What you are asked to do — Copy the passage of the text on the South Yorkshire and Bassetlaw health plan word for word, from "The independent review" to "treatment and outcomes.".

Given text —
Officials say they need to “totally rethink” how health and care is delivered in South Yorkshire and Bassetlaw under their landmark Sustainability and Transformation Plan (STP), one of four being drawn up covering the region.

They warn health and social care services are failing to meet health needs, prevent ill-health or tackle health inequalities – and predict this will have a worsening impact on future generations and further drive up costs to the public purse.

The independent review of hospital services, due to be completed next year, is likely to lead to potentially controversial reconfigurations officials say will be needed to ensure patients get equal access to treatment and outcomes.

A key part of their plan will require significant investment in GP and community services to reduce demand for expensive hospital care and prevent ill-health.

Without action, they predict a gap of £464m between the costs of NHS care and the funding available by 2021, and further £107m black hole in budgets for social care provided by local authorities, against total spending of £3.9 billion.

In the plan, officials say: “The way we are organised is out of date and out of sync with how people live their lives. We need to totally rethink how health and care is delivered.”

Records —
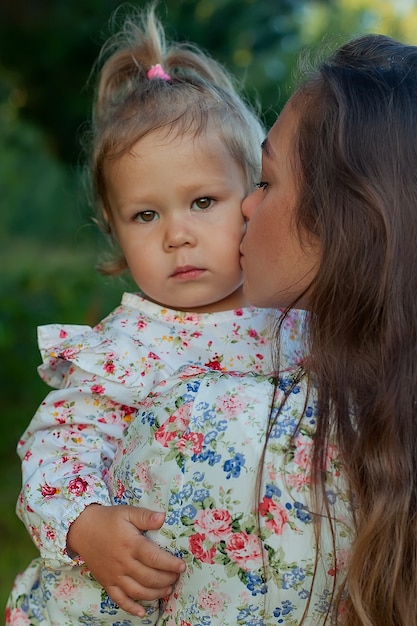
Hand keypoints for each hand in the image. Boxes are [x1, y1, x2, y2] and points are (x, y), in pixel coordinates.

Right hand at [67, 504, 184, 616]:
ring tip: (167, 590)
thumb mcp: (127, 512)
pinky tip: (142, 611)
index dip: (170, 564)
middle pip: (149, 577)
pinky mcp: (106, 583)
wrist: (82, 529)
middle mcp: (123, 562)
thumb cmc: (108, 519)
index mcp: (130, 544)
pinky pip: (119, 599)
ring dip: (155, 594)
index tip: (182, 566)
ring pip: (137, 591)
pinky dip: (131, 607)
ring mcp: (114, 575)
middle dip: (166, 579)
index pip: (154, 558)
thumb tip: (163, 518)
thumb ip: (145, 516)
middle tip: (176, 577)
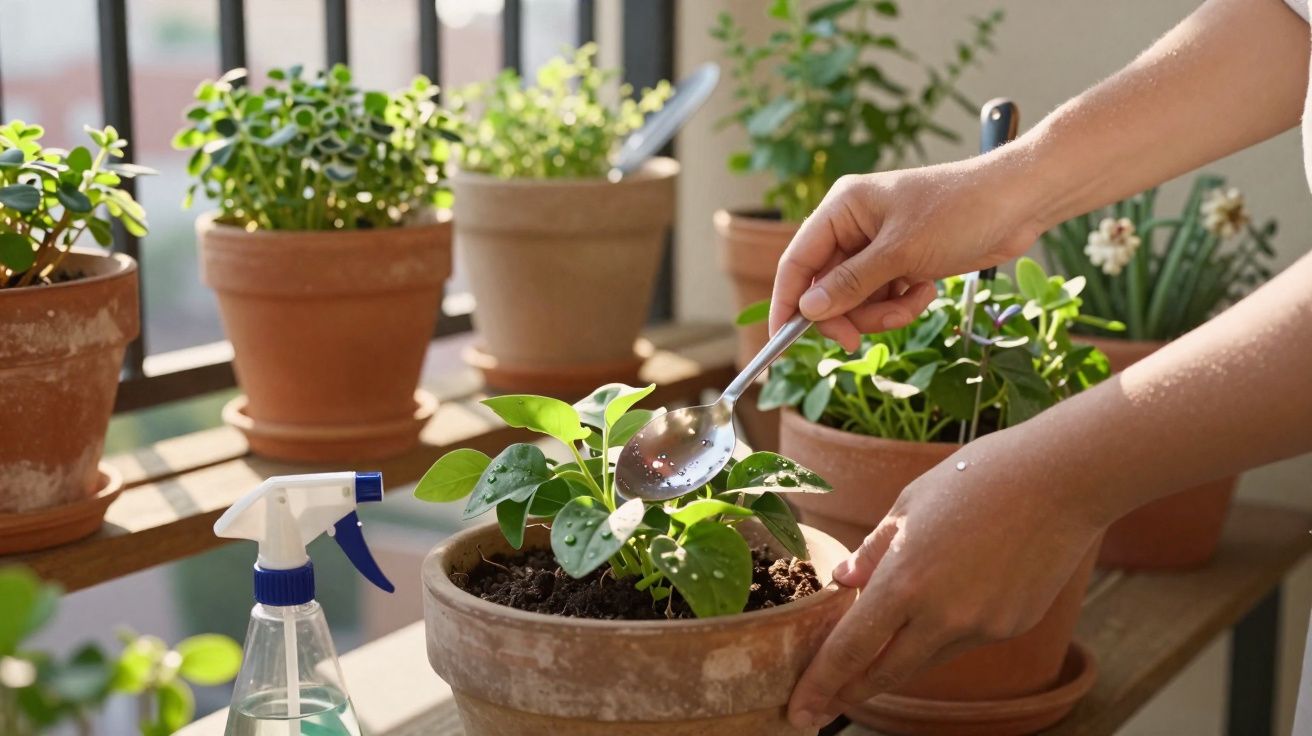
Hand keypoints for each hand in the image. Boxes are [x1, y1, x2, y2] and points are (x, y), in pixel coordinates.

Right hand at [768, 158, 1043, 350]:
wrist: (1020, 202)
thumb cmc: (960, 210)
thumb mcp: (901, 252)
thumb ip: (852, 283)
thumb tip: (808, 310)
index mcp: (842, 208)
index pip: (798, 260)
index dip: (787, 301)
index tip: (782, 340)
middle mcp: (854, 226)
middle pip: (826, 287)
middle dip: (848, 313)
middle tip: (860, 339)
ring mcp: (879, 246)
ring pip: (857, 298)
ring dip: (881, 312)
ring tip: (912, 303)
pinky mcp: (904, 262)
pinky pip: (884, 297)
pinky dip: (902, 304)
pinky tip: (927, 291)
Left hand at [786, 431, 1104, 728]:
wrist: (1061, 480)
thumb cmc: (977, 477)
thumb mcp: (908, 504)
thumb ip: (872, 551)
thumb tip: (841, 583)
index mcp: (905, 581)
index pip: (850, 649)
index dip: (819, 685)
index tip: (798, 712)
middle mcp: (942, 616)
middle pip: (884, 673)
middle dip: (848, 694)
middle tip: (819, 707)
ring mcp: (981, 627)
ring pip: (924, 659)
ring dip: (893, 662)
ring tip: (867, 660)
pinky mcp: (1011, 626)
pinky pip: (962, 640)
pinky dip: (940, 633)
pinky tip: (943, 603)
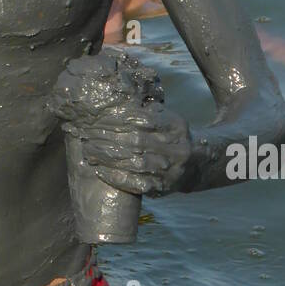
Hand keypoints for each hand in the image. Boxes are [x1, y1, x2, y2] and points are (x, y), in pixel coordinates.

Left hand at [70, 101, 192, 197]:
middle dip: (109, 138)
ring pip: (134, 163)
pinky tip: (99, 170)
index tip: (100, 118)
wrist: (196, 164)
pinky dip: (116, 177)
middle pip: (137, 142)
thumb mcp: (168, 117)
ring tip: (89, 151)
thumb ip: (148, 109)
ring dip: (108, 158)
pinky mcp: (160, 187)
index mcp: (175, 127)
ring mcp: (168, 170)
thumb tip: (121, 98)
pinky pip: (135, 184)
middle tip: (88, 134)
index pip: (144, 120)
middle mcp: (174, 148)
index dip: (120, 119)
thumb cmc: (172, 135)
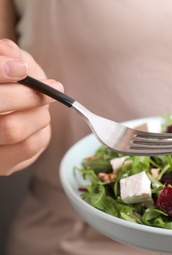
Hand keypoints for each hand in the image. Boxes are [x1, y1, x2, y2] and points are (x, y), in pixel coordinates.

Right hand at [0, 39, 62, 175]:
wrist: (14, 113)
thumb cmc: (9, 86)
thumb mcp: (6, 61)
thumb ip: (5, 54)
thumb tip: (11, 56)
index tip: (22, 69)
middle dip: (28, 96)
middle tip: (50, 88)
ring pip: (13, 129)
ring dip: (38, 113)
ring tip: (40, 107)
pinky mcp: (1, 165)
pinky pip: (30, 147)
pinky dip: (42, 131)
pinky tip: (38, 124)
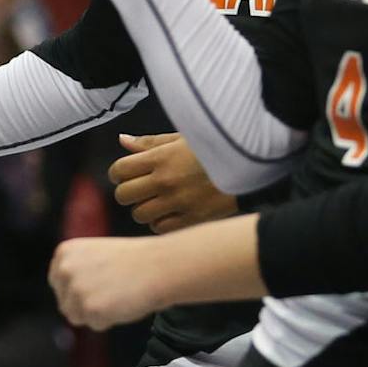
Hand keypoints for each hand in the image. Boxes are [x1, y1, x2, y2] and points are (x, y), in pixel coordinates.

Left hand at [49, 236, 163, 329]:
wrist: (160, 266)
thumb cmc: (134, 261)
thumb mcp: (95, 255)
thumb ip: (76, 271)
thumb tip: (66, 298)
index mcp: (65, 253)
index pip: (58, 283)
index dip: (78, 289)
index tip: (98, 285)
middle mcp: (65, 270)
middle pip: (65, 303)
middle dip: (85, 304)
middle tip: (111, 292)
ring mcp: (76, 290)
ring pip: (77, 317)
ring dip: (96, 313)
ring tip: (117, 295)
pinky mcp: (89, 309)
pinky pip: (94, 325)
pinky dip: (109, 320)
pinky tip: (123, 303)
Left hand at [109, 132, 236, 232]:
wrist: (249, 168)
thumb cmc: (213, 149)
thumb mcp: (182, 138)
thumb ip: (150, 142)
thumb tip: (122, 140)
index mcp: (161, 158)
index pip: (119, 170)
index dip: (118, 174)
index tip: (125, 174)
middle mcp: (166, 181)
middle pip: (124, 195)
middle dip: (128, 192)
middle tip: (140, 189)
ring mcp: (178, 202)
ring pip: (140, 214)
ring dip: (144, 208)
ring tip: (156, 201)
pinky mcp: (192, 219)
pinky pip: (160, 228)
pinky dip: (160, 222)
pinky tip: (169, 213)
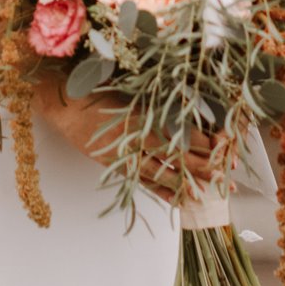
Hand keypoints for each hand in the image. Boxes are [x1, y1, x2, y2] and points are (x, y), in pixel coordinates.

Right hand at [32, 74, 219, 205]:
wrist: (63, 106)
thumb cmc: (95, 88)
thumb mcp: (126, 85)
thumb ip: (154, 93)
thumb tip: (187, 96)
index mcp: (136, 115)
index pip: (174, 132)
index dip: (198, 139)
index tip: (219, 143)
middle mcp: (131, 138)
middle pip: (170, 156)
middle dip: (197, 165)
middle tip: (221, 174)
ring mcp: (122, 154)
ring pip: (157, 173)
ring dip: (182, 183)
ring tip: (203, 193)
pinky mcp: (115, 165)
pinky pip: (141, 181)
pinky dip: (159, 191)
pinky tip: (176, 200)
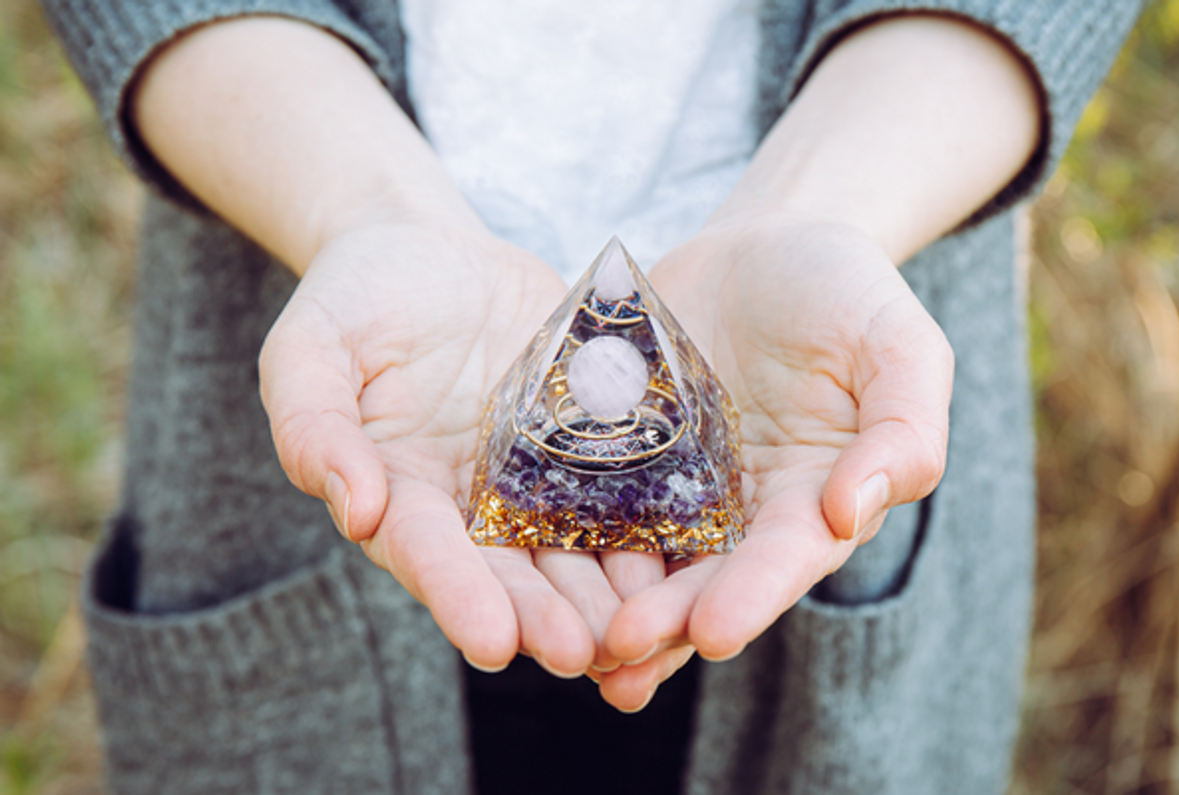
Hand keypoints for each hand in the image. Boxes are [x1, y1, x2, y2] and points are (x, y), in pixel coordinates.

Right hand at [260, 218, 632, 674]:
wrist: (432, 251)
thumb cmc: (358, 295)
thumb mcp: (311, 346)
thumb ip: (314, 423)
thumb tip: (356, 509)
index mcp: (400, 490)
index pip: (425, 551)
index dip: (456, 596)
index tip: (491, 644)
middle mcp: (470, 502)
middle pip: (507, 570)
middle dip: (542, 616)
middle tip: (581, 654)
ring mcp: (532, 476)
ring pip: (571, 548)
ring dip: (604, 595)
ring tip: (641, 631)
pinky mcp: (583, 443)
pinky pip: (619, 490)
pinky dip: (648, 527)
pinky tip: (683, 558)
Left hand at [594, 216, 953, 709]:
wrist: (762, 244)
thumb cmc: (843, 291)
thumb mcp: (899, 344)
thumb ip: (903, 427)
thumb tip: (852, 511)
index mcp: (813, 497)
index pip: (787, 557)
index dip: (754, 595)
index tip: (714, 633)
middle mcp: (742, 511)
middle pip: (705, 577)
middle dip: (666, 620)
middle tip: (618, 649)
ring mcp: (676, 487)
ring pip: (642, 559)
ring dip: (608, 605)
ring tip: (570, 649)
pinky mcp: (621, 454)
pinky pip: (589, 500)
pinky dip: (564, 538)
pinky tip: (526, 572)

Your solution —
The independent review of hospital services, due to be completed next year, is likely to lead to potentially controversial reconfigurations officials say will be needed to ensure patients get equal access to treatment and outcomes.